● Collected data
=== Section Start ===

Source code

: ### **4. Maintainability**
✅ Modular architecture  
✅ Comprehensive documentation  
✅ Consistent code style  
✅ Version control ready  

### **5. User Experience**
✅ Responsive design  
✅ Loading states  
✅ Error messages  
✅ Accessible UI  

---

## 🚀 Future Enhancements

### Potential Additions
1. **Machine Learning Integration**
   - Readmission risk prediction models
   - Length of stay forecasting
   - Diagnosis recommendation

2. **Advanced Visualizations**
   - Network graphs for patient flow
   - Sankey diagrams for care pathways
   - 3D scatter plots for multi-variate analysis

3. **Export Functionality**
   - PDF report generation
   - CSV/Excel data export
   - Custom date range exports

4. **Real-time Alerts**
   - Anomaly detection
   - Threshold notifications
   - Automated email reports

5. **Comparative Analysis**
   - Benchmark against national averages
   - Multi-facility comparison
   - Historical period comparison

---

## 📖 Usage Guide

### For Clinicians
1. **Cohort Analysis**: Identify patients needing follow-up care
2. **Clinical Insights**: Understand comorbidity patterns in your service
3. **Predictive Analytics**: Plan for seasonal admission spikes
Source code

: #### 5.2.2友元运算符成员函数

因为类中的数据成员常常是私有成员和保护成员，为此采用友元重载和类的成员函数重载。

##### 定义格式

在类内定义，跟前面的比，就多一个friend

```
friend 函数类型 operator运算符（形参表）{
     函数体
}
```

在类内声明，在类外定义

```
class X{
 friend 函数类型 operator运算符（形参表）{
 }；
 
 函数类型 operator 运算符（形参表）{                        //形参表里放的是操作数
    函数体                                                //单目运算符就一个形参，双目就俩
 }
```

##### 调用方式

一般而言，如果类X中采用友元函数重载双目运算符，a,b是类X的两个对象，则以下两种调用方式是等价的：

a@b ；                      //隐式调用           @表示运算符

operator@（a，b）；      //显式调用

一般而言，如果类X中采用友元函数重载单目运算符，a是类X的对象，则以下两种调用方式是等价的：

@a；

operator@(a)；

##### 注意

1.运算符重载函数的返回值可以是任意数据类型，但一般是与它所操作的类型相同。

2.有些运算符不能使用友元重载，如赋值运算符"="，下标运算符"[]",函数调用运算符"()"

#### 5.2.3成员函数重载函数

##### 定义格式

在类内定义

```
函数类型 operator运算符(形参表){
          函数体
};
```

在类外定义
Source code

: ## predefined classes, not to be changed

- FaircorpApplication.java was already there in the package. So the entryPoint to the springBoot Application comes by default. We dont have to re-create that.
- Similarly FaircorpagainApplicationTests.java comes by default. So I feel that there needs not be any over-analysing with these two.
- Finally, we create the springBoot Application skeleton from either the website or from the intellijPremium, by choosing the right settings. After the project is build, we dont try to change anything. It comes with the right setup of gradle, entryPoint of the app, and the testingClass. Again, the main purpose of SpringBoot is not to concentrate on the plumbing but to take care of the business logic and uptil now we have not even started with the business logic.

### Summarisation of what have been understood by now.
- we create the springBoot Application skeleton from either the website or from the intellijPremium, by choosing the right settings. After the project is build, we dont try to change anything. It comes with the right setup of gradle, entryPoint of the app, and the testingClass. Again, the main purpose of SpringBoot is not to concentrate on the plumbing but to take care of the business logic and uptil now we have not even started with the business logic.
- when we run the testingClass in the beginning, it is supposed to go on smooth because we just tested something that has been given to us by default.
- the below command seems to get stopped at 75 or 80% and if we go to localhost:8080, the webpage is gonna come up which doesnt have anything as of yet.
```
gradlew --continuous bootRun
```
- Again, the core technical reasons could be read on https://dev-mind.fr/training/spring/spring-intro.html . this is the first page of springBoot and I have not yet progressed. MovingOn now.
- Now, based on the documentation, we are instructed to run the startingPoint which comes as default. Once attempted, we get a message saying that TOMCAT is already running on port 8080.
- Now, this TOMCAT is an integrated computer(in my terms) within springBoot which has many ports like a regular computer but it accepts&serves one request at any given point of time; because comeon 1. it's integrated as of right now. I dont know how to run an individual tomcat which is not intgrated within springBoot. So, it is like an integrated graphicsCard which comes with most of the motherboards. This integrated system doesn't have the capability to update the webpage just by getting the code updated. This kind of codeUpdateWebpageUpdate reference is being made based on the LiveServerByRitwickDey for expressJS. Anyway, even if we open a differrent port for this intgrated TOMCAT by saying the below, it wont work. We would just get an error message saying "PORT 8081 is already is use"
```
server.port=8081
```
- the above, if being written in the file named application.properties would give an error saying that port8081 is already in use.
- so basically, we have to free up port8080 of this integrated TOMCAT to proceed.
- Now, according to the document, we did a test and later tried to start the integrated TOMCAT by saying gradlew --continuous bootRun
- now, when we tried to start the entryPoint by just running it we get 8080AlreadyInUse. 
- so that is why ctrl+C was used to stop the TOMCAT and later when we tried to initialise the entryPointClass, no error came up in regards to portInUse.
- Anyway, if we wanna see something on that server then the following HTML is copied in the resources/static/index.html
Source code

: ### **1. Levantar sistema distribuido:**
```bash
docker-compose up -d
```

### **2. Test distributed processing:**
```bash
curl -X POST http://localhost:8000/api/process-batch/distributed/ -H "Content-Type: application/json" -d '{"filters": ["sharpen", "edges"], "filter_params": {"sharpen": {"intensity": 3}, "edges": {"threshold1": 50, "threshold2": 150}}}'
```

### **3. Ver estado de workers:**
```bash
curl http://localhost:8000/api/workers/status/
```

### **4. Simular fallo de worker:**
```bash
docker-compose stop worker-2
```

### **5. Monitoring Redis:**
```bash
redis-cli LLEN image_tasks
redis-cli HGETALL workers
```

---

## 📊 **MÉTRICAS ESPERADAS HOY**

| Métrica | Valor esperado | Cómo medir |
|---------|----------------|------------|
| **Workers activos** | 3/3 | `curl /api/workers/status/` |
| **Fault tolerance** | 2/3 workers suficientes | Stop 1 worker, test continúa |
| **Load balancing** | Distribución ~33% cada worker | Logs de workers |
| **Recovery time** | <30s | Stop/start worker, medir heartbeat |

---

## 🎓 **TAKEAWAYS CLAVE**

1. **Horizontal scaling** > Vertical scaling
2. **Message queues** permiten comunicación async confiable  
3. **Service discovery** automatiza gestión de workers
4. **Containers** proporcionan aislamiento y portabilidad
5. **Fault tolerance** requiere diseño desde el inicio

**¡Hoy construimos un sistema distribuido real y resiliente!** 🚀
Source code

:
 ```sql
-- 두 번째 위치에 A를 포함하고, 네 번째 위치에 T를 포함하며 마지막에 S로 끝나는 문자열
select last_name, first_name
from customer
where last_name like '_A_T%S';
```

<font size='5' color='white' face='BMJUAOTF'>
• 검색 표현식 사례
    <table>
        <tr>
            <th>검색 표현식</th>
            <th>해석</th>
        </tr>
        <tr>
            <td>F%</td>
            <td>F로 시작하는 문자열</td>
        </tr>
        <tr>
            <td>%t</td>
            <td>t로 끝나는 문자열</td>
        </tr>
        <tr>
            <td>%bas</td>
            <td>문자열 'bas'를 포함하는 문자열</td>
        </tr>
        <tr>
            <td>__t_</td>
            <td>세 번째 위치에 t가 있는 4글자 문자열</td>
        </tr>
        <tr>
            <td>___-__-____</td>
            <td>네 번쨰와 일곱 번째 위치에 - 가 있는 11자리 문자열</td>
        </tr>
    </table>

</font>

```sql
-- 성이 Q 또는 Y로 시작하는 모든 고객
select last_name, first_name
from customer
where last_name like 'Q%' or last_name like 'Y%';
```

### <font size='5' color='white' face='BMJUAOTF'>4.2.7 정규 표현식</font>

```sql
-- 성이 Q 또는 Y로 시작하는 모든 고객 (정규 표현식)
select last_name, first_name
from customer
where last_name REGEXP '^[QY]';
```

=== Section End ===

● WHAT THE TASK REQUIRES
Lines containing the word "concentrate" are to be pulled from the records and copied.

● SOLUTION TO THIS PROBLEM
- Finally, we create the springBoot Application skeleton from either the website or from the intellijPremium, by choosing the right settings. After the project is build, we dont try to change anything. It comes with the right setup of gradle, entryPoint of the app, and the testingClass. Again, the main purpose of SpringBoot is not to concentrate on the plumbing but to take care of the business logic and uptil now we have not even started with the business logic.
- we create the springBoot Application skeleton from either the website or from the intellijPremium, by choosing the right settings. After the project is build, we dont try to change anything. It comes with the right setup of gradle, entryPoint of the app, and the testingClass. Again, the main purpose of SpringBoot is not to concentrate on the plumbing but to take care of the business logic and uptil now we have not even started with the business logic.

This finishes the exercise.